Pusilánime. Aletargamiento propio de una postrimería, de un ahogo espontáneo; cruel, intuitivo, sabio, inocente, enajenado. De cuando faltan las palabras, se olvida la cordura y flota arriba, en lo más alto, cada pulsión reprimida. De esas que callan, se barren bajo la alfombra y aprietan en lo más profundo. Las maquillé. Las escondí bien lejos, fuera del ruido que envenena y duerme en perfecta sincronía. ¿Para qué? ¡Quién sabe eso! Para qué disfraces, acuerdos y mentiras. Para qué luchar contra un torbellino de emociones que, tarde o temprano, iba a desatarse. No entiendo.
Cuestiono cada paso, cada esbozo, cada mínimo detalle que bien plantado estaba ahí, en ese huerto lleno de matices y flores. Para qué, si la primavera avanzaba rápido. Para qué, si el invierno consumió raíz por raíz. Eso es. Quema.
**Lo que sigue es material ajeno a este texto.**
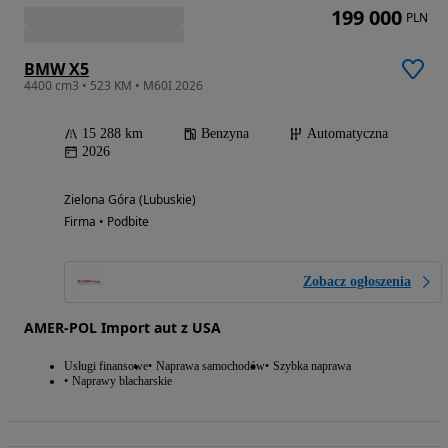
199 000
PLN
BMW X5
4400 cm3 • 523 KM • M60I 2026
15 288 km
Benzyna
Automatyczna
2026
Zielona Góra (Lubuskie)
Firma • Podbite
Zobacz ogłoszenia
AMER-POL Import aut z USA
Usługi finansowe
Naprawa samochodów
Szybka naprawa
Naprawy blacharskie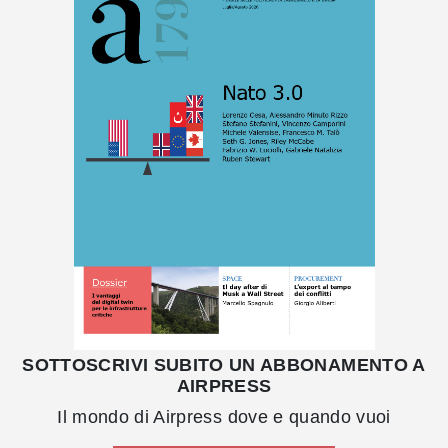
SOTTOSCRIVI SUBITO UN ABBONAMENTO A
AIRPRESS
Il mondo di Airpress dove e quando vuoi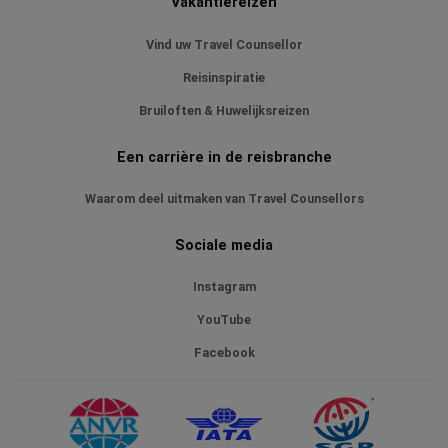
Vakantiereizen
Vind uw Travel Counsellor
Reisinspiratie
Bruiloften & Huwelijksreizen
Een carrière in de reisbranche
Waarom deel uitmaken van Travel Counsellors
Sociale media
Instagram
YouTube
Facebook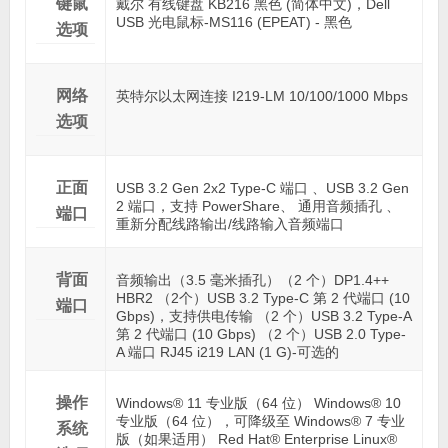
键鼠
戴尔 有线键盘 KB216 黑色 (简体中文)，Dell
USB 光电鼠标-MS116 (EPEAT) - 黑色
选项
网络
英特尔以太网连接 I219-LM 10/100/1000 Mbps
选项
正面
USB 3.2 Gen 2x2 Type-C 端口 、USB 3.2 Gen
2 端口，支持 PowerShare、 通用音频插孔 、
端口
重新分配线路输出/线路输入音频端口
背面
音频输出（3.5 毫米插孔）（2 个）DP1.4++
HBR2 （2个）USB 3.2 Type-C 第 2 代端口 (10
端口
Gbps)，支持供电传输 （2 个）USB 3.2 Type-A
第 2 代端口 (10 Gbps) （2 个）USB 2.0 Type-
A 端口 RJ45 i219 LAN (1 G)-可选的
操作
Windows® 11 专业版（64 位） Windows® 10
专业版（64 位），可降级至 Windows® 7 专业
系统
版（如果适用） Red Hat® Enterprise Linux®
Todo se quema. Y se va, como si nada, como si nunca hubiera pétalo echado encima. Como si las plantas fueron sólo una simple y banal ilusión. Puras quimeras. Arcoíris sin sol y lluvia, sin estación y calor.
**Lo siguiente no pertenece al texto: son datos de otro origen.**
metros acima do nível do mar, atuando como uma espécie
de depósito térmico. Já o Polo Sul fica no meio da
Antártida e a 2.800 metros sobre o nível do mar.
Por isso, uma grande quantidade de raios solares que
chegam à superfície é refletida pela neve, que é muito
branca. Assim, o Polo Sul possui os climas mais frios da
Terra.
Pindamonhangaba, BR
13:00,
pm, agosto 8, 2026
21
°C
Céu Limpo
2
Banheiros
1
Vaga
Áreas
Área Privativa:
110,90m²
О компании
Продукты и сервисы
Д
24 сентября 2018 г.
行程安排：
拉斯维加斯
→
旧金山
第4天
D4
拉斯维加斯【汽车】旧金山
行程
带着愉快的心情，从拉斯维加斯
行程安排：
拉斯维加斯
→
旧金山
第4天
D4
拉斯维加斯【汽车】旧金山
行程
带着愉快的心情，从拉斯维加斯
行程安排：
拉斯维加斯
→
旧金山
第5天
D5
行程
Principio y fin. Trama, adornos, entonaciones; vida. O ciclos. O etapas. O, simplemente, segundos acumulados en un paso de tiempo. El cosmos también. Todo alineado y profundamente encuadrado. No lo sé. Verdad hay incluso en la locura. Vaya a saber cómo, vaya, incluso, a demostrarlo. ¿Plasmándolo? ¿Escribiéndolo? ¿Expresándolo ilimitadamente? Tal vez dejar espacio a la imaginación. Fuera de normas, estereotipos anticuados y amontonamiento de culpas. Sí, eso mismo. Hoy. Para qué esperar.